Puis c’est Napoléon (poil au bidon). Il calme les choses en interne, revient plus au moins à la monarchie absolue. Mais alors à l’international…Bref, il a exporté la violence. Mais en France, il met en place une organisation très pyramidale, très centralisée, très moutonnière qui servira à tous ensuite…y compris Vichy. Bref, il règne en maître , le Corse, même si ça dure pas bien longtemps. La Restauration tombera 15 ans plus tard, d’avoir voulu refaire de l’absolutisme. Quant à Louis-Philippe, il ne mourra pas roi d’avoir trop soutenu les bourgeois de l’époque – et donc paupérisé les ouvriers à outrance. La seconde République ne dure que le temps de remettre un dictateur à sa tête, Napoléon III. Bon, là, on arrive enfin à une certaine stabilité. Mais on conviendra aisément qu’on ne fera pas du règne de « Napoléon le Petit » un modèle en termes de libertés publiques et de progrès humains. Et quand la crise arrive…c’est Thiers qui bombarde la Commune.
Arrive alors le moment le plus intéressant, peut-être, la IIIè République, qui a une excellente réputation en général, puisque c’est avec elle que la Révolution française serait « rentrée au port » - comprenez, les beaux idéaux auraient enfin été incarnés pour de vrai. Il y a du positif indéniable ; néanmoins, cette IIIè République est aussi celle de la colonisation et du formatage des français en bons soldats prêts pour la Revanche. Le « Citoyen » est aussi de la chair à canon… Parlons des crises : l’Union nationale de 14-18 a été sans pitié pour ceux qui voulaient exprimer la première de leur liberté, à savoir disposer d’eux-mêmes et refuser de combattre.
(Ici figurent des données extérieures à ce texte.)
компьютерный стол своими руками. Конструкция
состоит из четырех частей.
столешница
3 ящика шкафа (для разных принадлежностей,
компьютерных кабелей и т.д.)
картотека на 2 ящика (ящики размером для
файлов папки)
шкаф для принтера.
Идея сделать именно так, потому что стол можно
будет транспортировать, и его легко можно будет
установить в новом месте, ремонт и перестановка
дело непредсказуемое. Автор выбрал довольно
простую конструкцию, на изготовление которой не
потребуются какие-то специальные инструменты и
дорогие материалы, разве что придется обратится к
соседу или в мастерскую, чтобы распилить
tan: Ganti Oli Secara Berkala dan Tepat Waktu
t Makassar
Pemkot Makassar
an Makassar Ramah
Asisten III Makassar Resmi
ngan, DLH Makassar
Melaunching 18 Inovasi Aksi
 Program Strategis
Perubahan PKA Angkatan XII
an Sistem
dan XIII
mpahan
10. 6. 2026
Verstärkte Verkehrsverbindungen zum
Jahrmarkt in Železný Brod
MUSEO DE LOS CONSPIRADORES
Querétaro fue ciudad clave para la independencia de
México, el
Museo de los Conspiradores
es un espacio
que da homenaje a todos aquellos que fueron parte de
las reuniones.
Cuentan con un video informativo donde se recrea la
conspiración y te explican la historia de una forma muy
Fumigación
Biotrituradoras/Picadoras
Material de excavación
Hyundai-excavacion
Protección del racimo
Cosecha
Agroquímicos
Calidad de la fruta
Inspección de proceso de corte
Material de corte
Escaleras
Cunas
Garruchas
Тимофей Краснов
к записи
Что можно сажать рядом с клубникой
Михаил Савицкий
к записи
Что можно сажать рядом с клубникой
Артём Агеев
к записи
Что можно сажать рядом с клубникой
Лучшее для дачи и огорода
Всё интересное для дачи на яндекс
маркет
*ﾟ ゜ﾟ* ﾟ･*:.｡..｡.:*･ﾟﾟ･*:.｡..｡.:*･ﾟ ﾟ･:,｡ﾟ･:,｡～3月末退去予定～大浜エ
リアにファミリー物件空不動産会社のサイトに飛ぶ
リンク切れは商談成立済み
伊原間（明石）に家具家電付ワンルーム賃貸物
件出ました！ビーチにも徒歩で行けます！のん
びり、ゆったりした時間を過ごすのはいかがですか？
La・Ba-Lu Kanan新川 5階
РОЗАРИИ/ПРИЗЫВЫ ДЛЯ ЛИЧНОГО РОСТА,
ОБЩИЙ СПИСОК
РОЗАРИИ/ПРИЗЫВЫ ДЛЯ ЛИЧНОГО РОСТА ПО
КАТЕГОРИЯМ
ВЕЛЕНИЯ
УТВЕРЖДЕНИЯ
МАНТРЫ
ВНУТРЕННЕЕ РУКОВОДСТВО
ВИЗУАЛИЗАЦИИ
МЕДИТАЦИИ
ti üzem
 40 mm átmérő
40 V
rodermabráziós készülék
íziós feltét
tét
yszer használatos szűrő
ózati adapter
Et quand la seconde arrive en 39, les clés sont très vite remises à une nouvelle dictature, qu’on baptise d’ailleurs... « Etat » Français. Pas un hasard – et j’épiloguerais pas dessus.
On arrive alors dans l’ère contemporaine, marquée par une expansion économique et démographique sans précédent (et sans doute sans subséquent non plus). Pourtant, dès qu’il y a une crise… la guerre d’Algérie : la dictature n’était pas loin. Et aujourd’hui que la donne économique et géopolitique change, il suffit d’ouvrir les yeux : tous les progrès techniques sont utilisés pour renforcer la surveillance des quidams, à une échelle qui commence à être orwellienne…
Bref, j’en suis persuadé : une société ne peut être libre qu’en s’organisant sans un Etat central capable de l’asservir ; car du fait qu’ils en aient la possibilité, ceux qui tiennent l’Etat finiront toujours par succomber à la tentation.